5 Ele criou os céus com sabedoria, porque sua misericórdia é eterna.

6 Ele estendeu a terra sobre as águas, porque sua misericórdia é eterna.

7 Ele fez os grandes luminares, porque sua misericórdia é eterna.

8 O sol que domina os dias, porque sua misericórdia é eterna.

9 A lua e as estrelas para presidirem a noite, porque sua misericórdia é eterna.

10 Ele feriu os primogênitos dos egípcios, porque sua misericórdia é eterna.

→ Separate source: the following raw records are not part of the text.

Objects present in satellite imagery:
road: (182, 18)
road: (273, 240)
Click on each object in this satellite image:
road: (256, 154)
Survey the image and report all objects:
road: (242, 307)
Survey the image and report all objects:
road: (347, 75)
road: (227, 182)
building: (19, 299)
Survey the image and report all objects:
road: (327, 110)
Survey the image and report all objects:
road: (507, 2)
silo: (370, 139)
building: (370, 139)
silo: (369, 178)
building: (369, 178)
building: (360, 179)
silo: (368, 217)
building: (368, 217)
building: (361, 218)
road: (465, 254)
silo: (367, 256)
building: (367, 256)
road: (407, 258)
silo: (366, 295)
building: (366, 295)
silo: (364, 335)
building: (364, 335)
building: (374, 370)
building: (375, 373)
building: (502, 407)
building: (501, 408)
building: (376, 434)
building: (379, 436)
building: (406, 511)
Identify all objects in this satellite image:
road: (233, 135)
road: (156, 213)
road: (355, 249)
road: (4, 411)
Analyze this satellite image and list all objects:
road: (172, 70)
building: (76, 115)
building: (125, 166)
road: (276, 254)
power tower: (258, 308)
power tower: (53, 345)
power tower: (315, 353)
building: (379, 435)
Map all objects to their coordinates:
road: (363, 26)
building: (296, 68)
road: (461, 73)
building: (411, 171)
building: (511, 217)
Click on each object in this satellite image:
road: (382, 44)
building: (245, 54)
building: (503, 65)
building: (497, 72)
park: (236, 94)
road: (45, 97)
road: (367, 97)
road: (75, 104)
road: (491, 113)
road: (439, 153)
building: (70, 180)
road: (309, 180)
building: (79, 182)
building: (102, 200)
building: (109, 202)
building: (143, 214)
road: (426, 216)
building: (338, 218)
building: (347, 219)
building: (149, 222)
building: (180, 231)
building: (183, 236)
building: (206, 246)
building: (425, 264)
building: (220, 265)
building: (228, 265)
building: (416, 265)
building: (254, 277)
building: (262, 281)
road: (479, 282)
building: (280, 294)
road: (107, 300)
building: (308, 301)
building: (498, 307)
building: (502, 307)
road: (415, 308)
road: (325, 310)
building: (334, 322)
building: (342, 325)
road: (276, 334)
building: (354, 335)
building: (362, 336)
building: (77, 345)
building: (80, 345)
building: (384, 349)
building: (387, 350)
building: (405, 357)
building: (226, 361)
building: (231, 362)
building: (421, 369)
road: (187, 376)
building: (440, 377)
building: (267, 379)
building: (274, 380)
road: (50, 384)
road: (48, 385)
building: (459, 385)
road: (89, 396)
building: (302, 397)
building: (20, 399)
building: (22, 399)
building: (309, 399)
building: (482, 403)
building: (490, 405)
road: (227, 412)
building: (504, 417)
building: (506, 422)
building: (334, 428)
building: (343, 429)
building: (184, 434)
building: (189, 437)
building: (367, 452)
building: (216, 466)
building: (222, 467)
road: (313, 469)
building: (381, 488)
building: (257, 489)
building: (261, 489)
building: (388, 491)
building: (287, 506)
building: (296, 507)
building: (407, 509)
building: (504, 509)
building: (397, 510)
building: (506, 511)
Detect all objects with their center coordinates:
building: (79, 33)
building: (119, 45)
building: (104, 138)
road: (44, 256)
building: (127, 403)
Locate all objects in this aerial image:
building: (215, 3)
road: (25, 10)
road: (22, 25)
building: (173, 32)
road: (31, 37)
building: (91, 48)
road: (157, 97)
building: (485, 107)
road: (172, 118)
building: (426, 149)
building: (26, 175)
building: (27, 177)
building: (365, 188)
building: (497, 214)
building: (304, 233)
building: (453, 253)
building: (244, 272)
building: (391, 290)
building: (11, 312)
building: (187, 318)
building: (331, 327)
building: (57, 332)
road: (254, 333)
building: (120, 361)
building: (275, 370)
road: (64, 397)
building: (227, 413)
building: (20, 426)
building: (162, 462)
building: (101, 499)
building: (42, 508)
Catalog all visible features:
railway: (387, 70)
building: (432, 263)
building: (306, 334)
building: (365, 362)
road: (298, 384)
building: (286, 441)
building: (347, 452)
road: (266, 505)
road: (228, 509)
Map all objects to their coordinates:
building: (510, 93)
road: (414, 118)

11 Ele tirou Israel do meio deles, porque sua misericórdia é eterna.

12 Graças à força de sua mão e ao vigor de seu braço, porque sua misericórdia é eterna.

13 Ele dividiu em dois o mar Vermelho, porque sua misericórdia é eterna.

14 Ele fez passar Israel pelo meio dele, porque sua misericórdia é eterna.

15 Ele precipitou no mar Vermelho o faraó e seu exército, porque sua misericórdia é eterna.

16 Ele conduziu seu povo através do deserto, porque sua misericórdia é eterna.

17 Ele abateu grandes reis, porque sua misericórdia é eterna.

18 Ele exterminou reis poderosos, porque sua misericórdia é eterna.

19 Seon, rei dos amorreus, porque sua misericórdia é eterna.

20 E Og, rei de Basã, porque sua misericórdia é eterna.

21 E deu a terra deles em herança, porque sua misericórdia é eterna.

22 Como patrimônio de Israel, seu servo, porque sua misericórdia é eterna.

23 Em nosso abatimento ele se lembrou de nós, porque sua misericórdia é eterna.

24 E nos livrou de nossos inimigos, porque sua misericórdia é eterna.

25 Ele dá alimento a todos os seres vivos, porque sua misericórdia é eterna.

26 Louvai o Deus do céu, porque sua misericórdia é eterna.